So, OK, now there are these dancers that are only present in the combined emotional expression of the factory workers and as they sit doing their mindless and repetitive tasks, their hearts dance as a means of escapism.
This theory, however, does not still fit with this idea of contrast when the style and location of the dance as well as the facial expressions of the dancers are taken into account. When one thinks of a dance it is generally thought of as one of the purest and most energetic forms of expression, but the dances in Cao Fei's "Whose Utopia?" are very different. Actually, they are very similar to the factory workers in the following sense: There is a rigidity in the dances and in the faces of the dancers, especially regarding the women wearing the costume that resembled a peacock. This stiffness illustrates the difficulty that the workers have in expressing themselves in an environment centered on strict tradition and on repetition.

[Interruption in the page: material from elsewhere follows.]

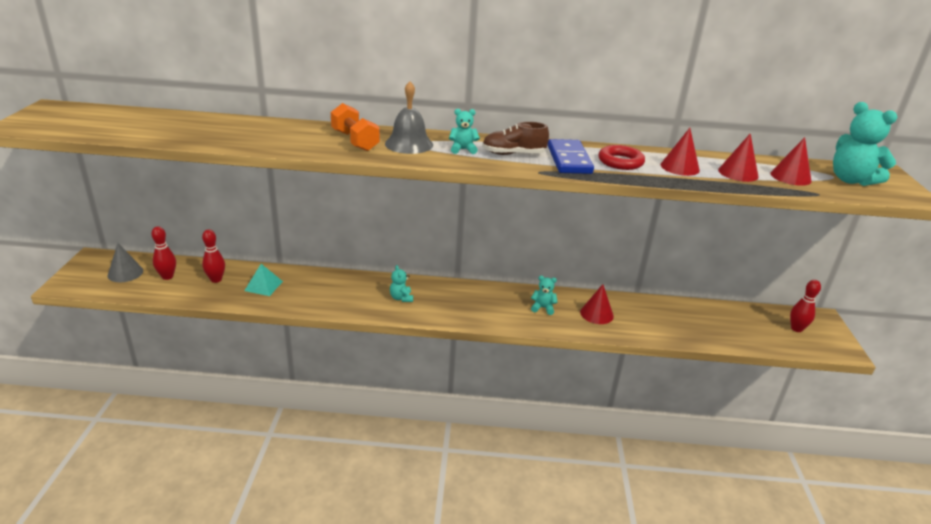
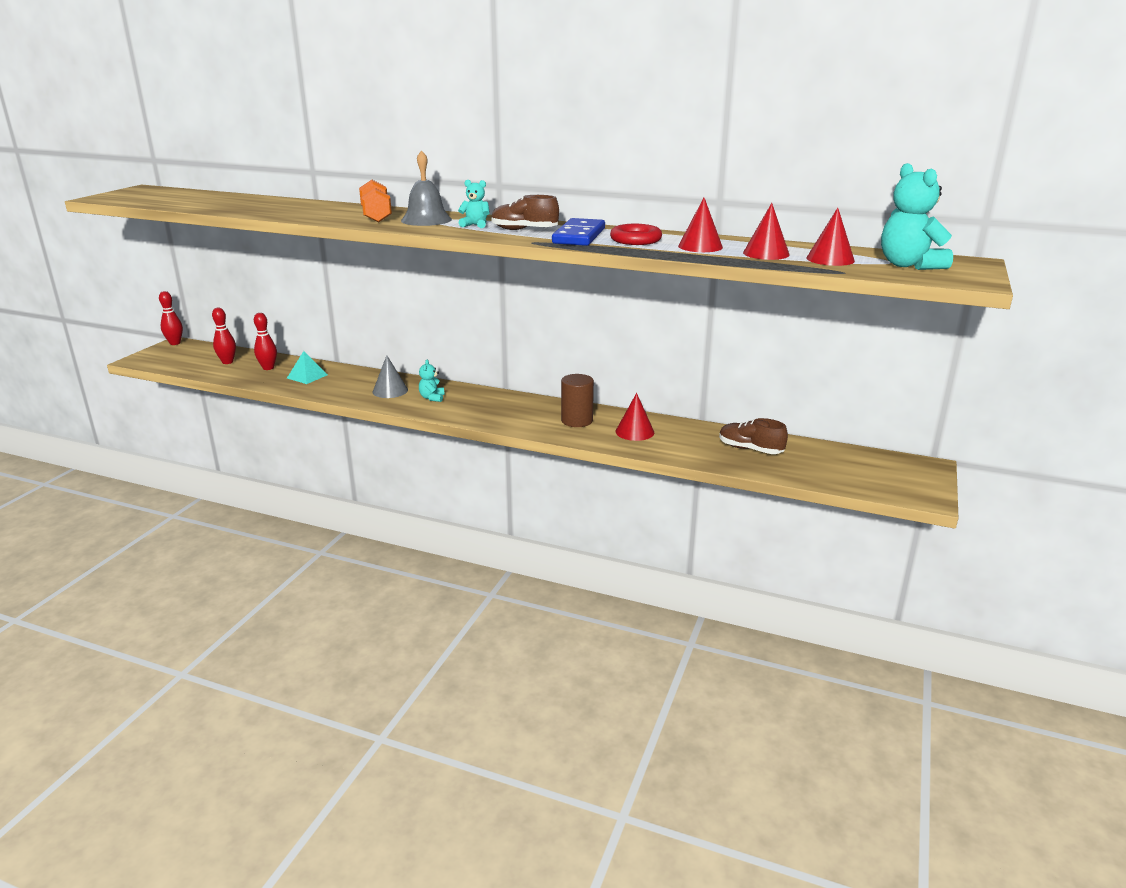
camera: 20 degrees right, 5 degrees down
grey cone [108,243,143,282] -> grey cone moved to [372,355,408,398]
turquoise teddy bear [531,276,558,315] -> brown cylinder [561,374,594,427]
red bowling pin [790,280,821,332] -> red bowling pin moved to [159,291,183,345]
none -> brown shoe [719,418,788,454]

Therefore, the dancers do not serve as a medium in Cao Fei's piece to reveals the monotony of industrial life through contrast, but serve to illuminate the deepest feelings of the factory workers through an alternate self. By this, the artist comments on the social and personal issues that arise from the way of life depicted in "Whose Utopia?"
jen 06|21|08
The first comment, in-fact, represents my entire interpretation for the most parts. The dancers are a window to the human aspect of the industrial footage, the hearts and minds of the living,breathing,thinking workers.
oyec 06|22|08
Tyler, thanks for reminding me of the context of this piece--the Grand Staircase with the great murals romanticizing the workers of Pittsburgh during the industrial age. I had questioned the placement of Cao Fei's work in the exhibition. Thanks to your insight, it makes sense.
Tyler 06|26|08
Thank you for your comments. I see the details that tkd pointed out and now when I look at the piece I experience it differently.